Non-stationary elastic wave scattering and energy transport in a one-dimensional harmonic chain with an isotopic defect

The fundamental solution describing non-stationary elastic wave scattering on an isotopic defect in a one-dimensional harmonic chain is obtained in an asymptotic form. The chain is subjected to unit impulse point loading applied to a particle far enough from the defect. The solution is a large-time asymptotics at a moving point of observation, and it is in excellent agreement with the corresponding numerical calculations. At the next step, we assume that the applied point impulse excitation has random amplitude. This allows one to model the heat transport in the chain and across the defect as the transport of the mathematical expectation for the kinetic energy and to use the conception of the kinetic temperature.

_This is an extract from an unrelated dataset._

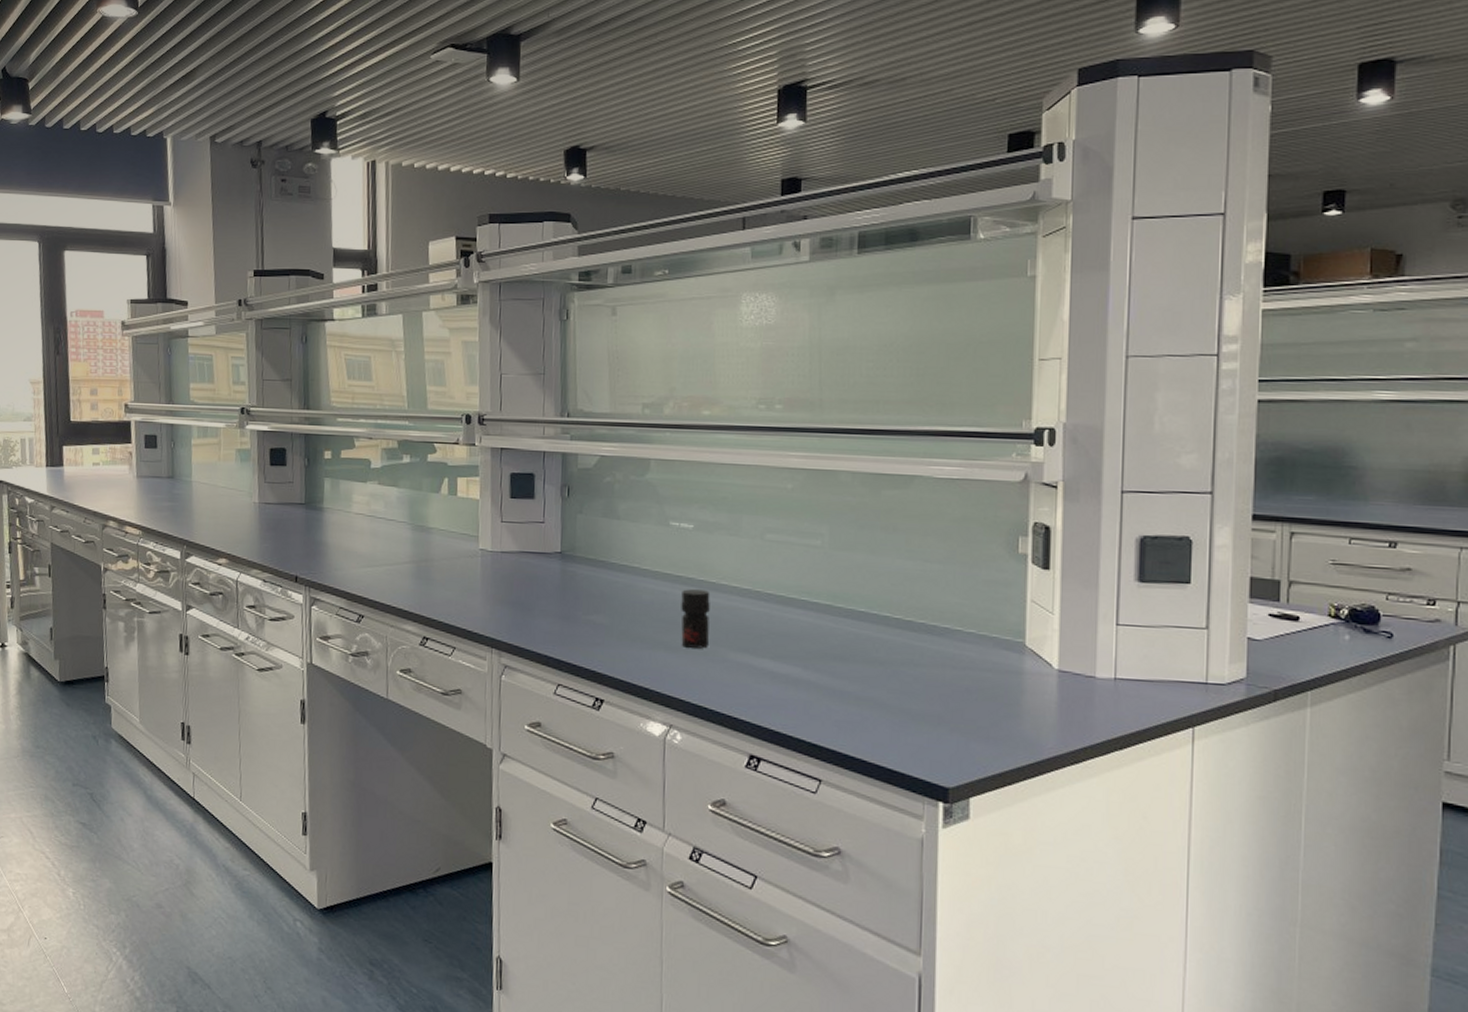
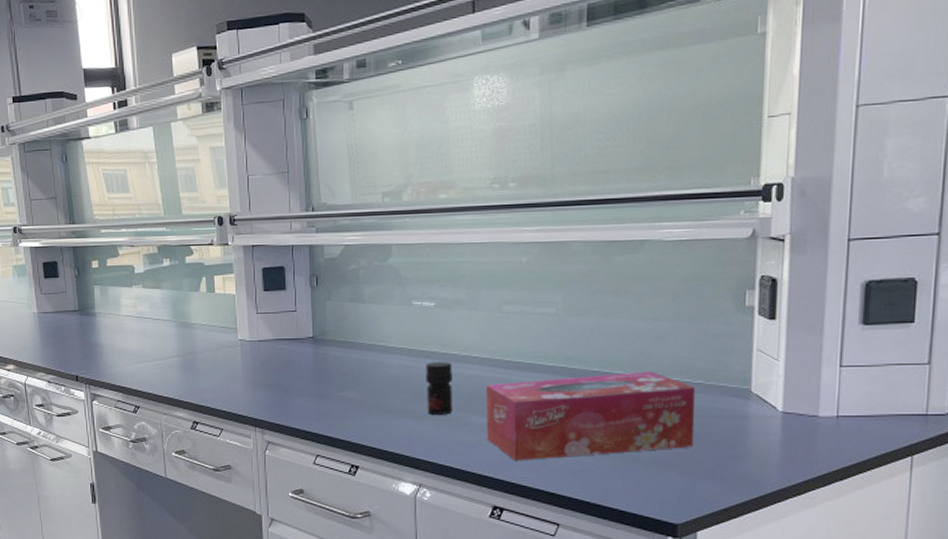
tissue box: none [744,615,968,706] -> present [486,371,696,461]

To provide a simplified continuum description for this process, we separate the slow in time component of the kinetic temperature. This quantity can be calculated using the asymptotics of the fundamental solution for the deterministic problem. We demonstrate that there is a thermal shadow behind the defect: the order of vanishing for the slow temperature is larger for the particles behind the defect than for the particles between the loading and the defect. The presence of the thermal shadow is related to a non-stationary wave phenomenon, which we call the anti-localization of non-stationary waves. Due to the presence of the shadow, the continuum slow kinetic temperature has a jump discontinuity at the defect. Thus, the system under consideration can be a simple model for the non-stationary phenomenon, analogous to one characterized by the Kapitza thermal resistance. Finally, we analytically calculate the non-stationary transmission function, which describes the distortion (caused by the defect) of the slow kinetic temperature profile at a far zone behind the defect.